WHAT YOU HAVE TO DO = Repeat exactly what runs from the line containing "notepad: none [311,180,381,208]" through the last line of the material below. Do not copy the pictures.

INPUT DATA =
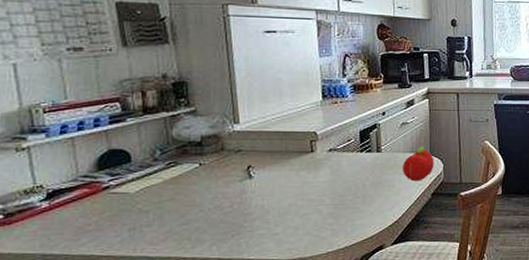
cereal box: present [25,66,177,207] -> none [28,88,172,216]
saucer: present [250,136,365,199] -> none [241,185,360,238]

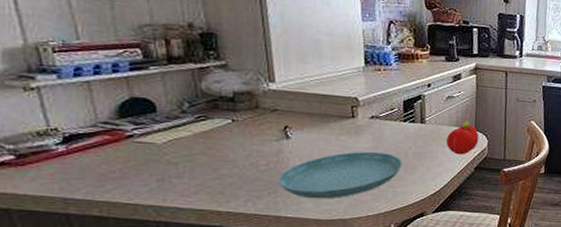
saucer: none [241,185,360,238] -> present [278,151,402,199]

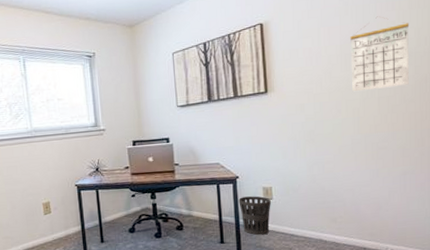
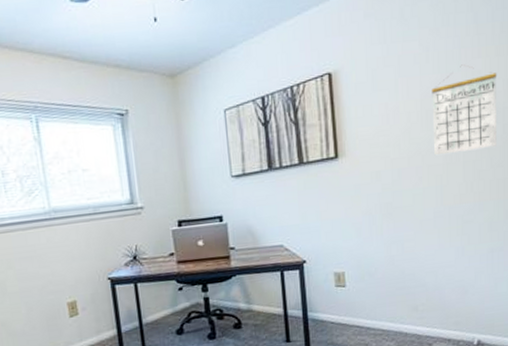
wastebasket: present [238,196,271,236] -> none [306,283,344,331]

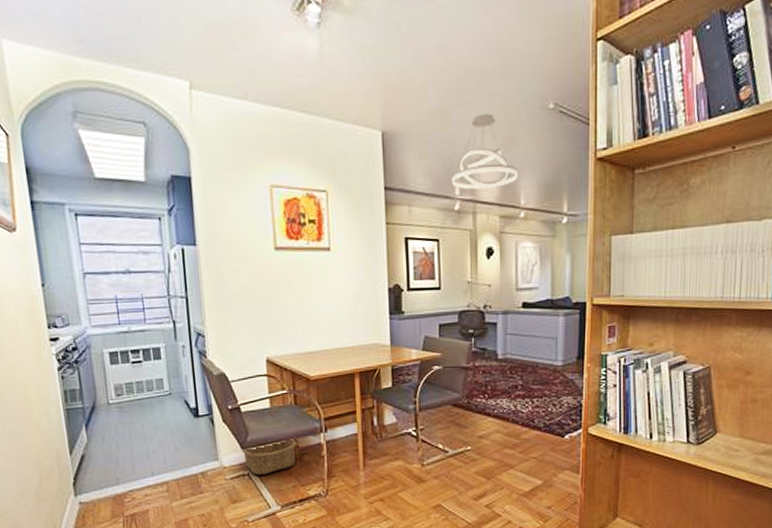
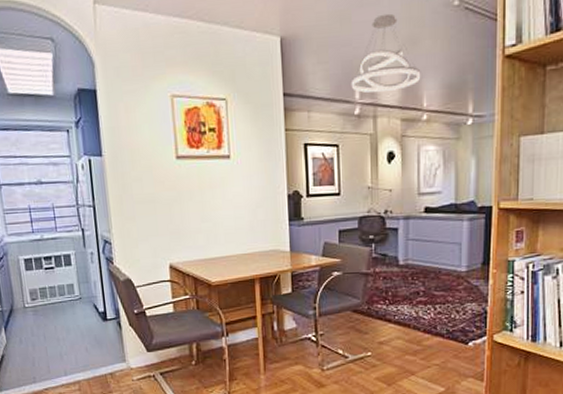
basket: present [241,439,297,475] -> none [147,343,200,377]

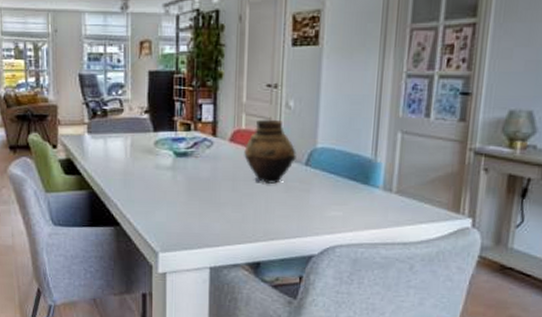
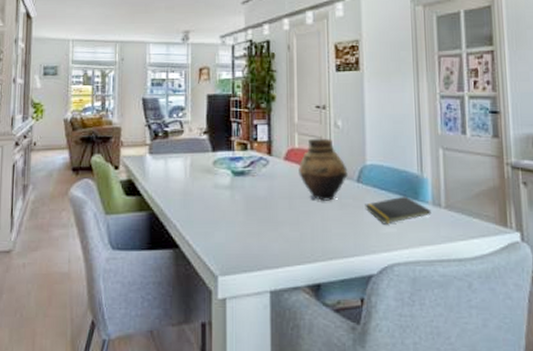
notepad: none [311,180,381,208] -> present [365,196,432,225]

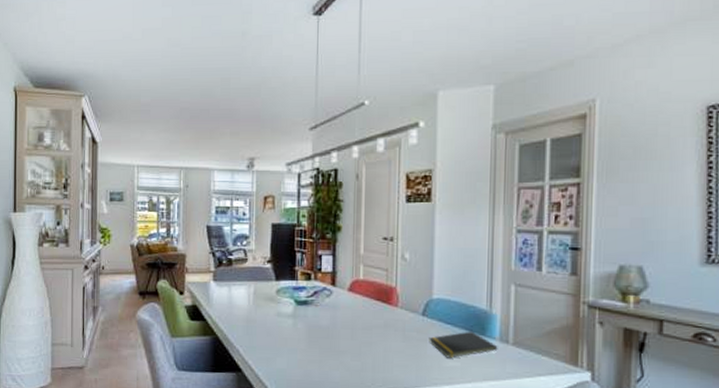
vase: present [298,138,348,201] -> none [362,270,413,333]

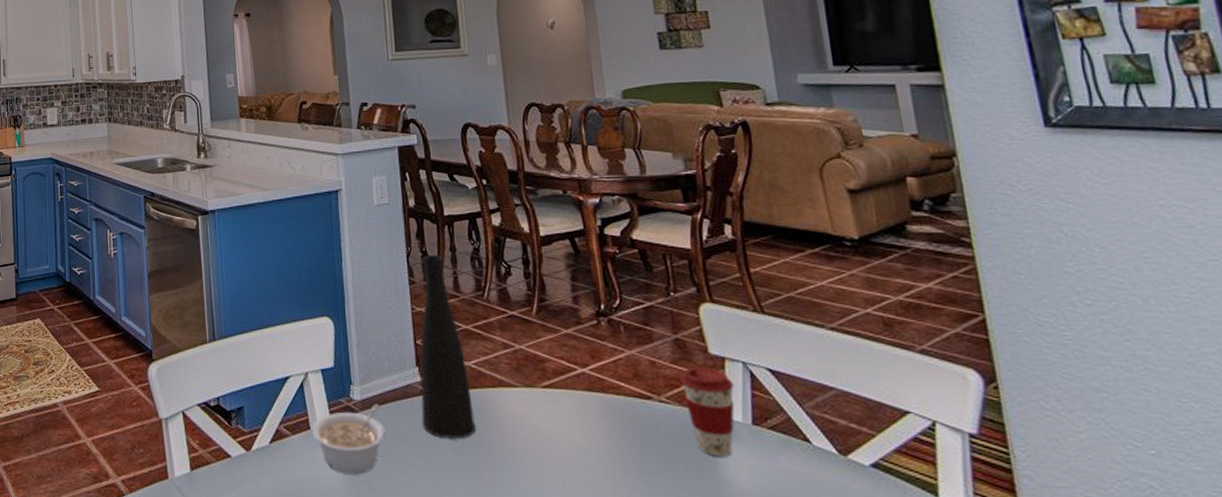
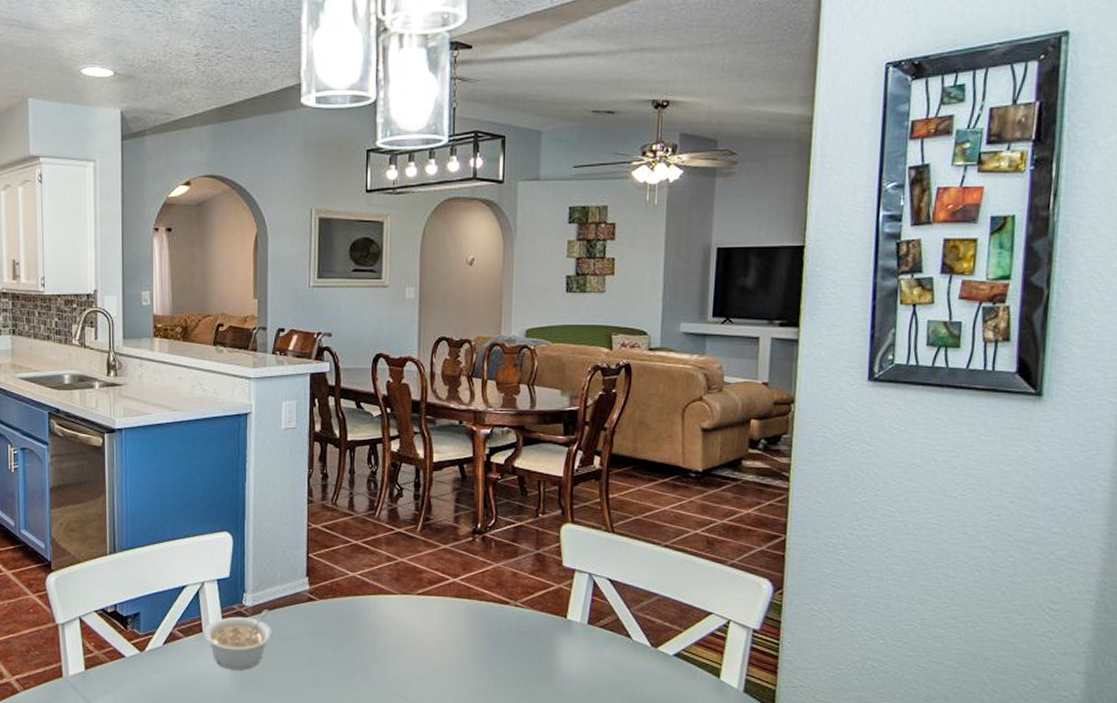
vase: present [420,254,476,438] -> none [307,476,354,638]
coffee cup: present [679,368,735,457] -> none [535,578,578,650]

YOUR SOLUTION =
notepad: none [311,180,381,208] -> present [365,196,432,225]

vase: present [298,138,348,201] -> none [362,270,413,333]

vase: present [420,254,476,438] -> none [307,476,354,638]
coffee cup: present [679,368,735,457] -> none [535,578,578,650]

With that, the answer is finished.